## [Directive]
Wherever the string "ситуаций" shows up in the data below, copy the whole line.

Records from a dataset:

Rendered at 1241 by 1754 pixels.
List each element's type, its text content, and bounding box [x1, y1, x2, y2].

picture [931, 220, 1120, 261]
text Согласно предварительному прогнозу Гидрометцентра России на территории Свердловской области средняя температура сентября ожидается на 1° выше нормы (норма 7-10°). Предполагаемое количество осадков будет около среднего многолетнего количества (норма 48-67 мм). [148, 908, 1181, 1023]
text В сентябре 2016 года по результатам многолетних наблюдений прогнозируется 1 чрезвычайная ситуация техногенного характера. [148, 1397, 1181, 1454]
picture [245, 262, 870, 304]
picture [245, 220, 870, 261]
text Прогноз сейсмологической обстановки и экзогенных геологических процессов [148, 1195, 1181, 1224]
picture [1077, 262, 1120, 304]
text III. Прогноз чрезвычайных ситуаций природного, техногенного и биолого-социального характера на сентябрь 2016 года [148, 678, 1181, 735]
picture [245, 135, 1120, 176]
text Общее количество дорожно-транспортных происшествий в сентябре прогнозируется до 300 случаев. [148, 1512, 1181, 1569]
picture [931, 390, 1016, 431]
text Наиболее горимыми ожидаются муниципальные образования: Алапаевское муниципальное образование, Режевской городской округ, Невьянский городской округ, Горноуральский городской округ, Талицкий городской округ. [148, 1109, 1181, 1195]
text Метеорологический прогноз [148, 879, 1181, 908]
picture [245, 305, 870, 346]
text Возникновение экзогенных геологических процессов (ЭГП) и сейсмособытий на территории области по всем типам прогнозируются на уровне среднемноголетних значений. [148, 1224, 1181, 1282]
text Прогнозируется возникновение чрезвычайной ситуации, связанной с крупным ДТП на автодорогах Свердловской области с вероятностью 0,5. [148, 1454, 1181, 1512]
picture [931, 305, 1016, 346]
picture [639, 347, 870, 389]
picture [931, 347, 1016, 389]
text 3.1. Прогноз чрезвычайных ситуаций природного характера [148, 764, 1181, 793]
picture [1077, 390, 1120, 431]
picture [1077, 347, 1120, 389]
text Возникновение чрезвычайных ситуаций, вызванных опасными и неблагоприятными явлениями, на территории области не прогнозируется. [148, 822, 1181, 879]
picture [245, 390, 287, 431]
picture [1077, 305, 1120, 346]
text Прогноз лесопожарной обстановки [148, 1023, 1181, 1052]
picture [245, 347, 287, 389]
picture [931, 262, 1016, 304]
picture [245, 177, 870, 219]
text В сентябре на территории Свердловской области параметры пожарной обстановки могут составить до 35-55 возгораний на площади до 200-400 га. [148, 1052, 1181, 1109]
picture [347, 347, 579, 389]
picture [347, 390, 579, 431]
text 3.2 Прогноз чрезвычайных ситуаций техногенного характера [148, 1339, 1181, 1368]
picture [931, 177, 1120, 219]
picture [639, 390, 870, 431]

## [Task response]
text III. Прогноз чрезвычайных ситуаций природного, техногенного и биолого-социального характера на сентябрь 2016 года [148, 678, 1181, 735]
text 3.1. Прогноз чрезвычайных ситуаций природного характера [148, 764, 1181, 793]
text Возникновение чрезвычайных ситуаций, вызванных опасными и неблагоприятными явлениями, на территории области не прогнозируется. [148, 822, 1181, 879]
text 3.2 Прогноз чрезвычайных ситуаций техногенного характера [148, 1339, 1181, 1368]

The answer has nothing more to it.